Saved data entries:
*****

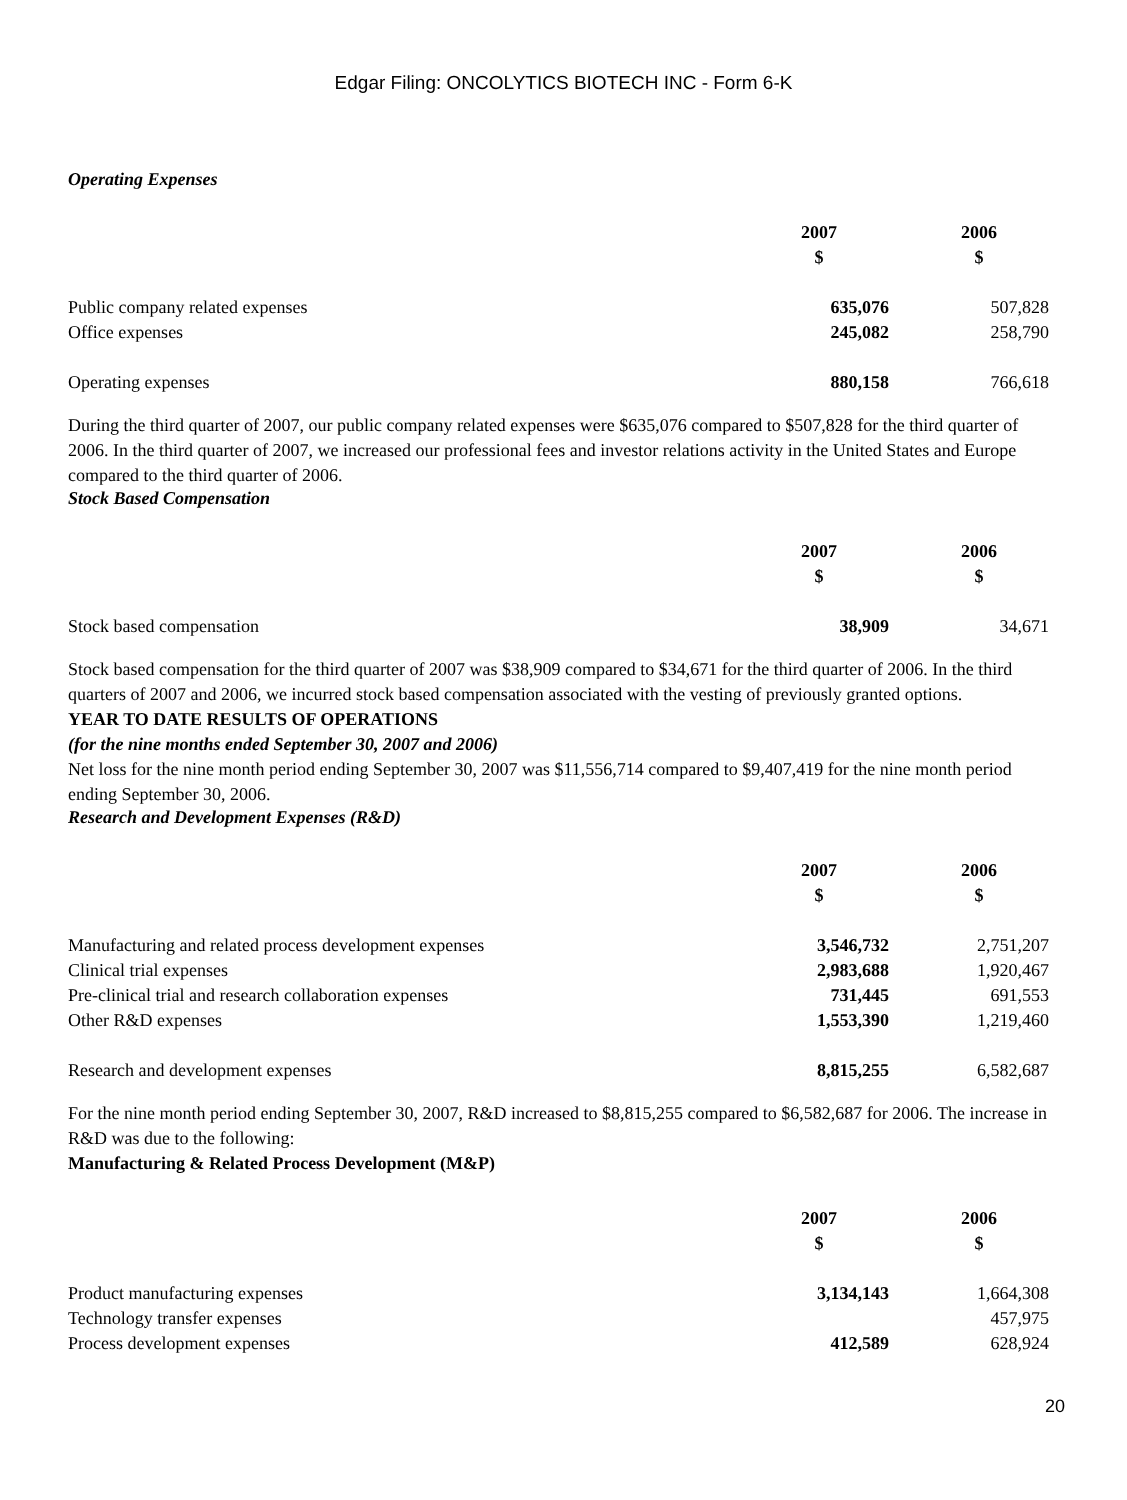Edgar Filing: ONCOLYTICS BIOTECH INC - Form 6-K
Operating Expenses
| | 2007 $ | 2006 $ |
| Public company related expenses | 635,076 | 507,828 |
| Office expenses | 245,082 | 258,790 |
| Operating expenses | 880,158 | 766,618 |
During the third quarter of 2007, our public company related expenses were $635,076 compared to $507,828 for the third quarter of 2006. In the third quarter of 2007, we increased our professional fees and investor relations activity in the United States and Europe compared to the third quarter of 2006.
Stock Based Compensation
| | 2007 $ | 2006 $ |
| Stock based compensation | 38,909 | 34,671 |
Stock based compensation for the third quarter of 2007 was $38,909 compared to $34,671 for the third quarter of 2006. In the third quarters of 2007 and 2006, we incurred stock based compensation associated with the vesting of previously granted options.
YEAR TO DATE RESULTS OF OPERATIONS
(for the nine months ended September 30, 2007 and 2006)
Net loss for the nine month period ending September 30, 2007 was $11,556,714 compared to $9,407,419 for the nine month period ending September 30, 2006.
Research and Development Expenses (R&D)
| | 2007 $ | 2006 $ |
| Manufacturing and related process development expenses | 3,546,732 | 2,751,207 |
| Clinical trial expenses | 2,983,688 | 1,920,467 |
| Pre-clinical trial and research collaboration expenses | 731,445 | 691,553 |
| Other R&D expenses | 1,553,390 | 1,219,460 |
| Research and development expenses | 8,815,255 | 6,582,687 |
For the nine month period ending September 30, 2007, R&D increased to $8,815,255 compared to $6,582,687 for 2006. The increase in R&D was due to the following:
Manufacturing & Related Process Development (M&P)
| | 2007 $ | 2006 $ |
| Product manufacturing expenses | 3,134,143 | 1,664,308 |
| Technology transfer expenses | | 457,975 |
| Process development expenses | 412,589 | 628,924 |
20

*****

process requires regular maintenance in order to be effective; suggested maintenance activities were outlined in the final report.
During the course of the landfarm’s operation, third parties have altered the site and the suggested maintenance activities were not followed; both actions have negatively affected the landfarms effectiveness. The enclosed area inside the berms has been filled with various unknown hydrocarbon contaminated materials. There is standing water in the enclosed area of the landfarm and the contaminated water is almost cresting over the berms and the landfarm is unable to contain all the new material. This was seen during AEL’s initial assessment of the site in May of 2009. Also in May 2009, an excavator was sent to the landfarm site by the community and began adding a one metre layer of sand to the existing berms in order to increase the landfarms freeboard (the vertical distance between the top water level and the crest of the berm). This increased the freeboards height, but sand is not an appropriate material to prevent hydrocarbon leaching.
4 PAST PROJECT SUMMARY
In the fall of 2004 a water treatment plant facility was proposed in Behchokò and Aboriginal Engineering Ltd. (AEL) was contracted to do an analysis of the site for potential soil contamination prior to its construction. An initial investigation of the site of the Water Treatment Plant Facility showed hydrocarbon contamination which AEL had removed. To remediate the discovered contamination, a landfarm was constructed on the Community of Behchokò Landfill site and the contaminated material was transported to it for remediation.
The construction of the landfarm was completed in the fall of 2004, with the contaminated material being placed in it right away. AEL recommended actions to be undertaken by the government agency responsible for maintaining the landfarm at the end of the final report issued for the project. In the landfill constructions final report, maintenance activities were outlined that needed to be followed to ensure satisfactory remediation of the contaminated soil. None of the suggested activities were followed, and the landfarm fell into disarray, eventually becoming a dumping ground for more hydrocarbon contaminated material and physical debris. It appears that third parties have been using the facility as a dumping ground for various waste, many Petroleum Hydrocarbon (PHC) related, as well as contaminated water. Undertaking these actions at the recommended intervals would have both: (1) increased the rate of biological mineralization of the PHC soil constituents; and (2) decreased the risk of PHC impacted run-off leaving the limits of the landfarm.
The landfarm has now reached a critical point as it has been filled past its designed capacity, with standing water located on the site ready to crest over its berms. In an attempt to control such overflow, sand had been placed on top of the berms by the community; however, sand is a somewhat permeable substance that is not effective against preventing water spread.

*****

• YOUR TASK: Starting at the line that has "During the third" in the records above, restate word for word every line until the one that has "38,909 | 34,671 |", and include that one as well.

• ANSWER BELOW:
During the third quarter of 2007, our public company related expenses were $635,076 compared to $507,828 for the third quarter of 2006. In the third quarter of 2007, we increased our professional fees and investor relations activity in the United States and Europe compared to the third quarter of 2006.
Stock Based Compensation
| | 2007 $ | 2006 $ |
| Stock based compensation | 38,909 | 34,671 |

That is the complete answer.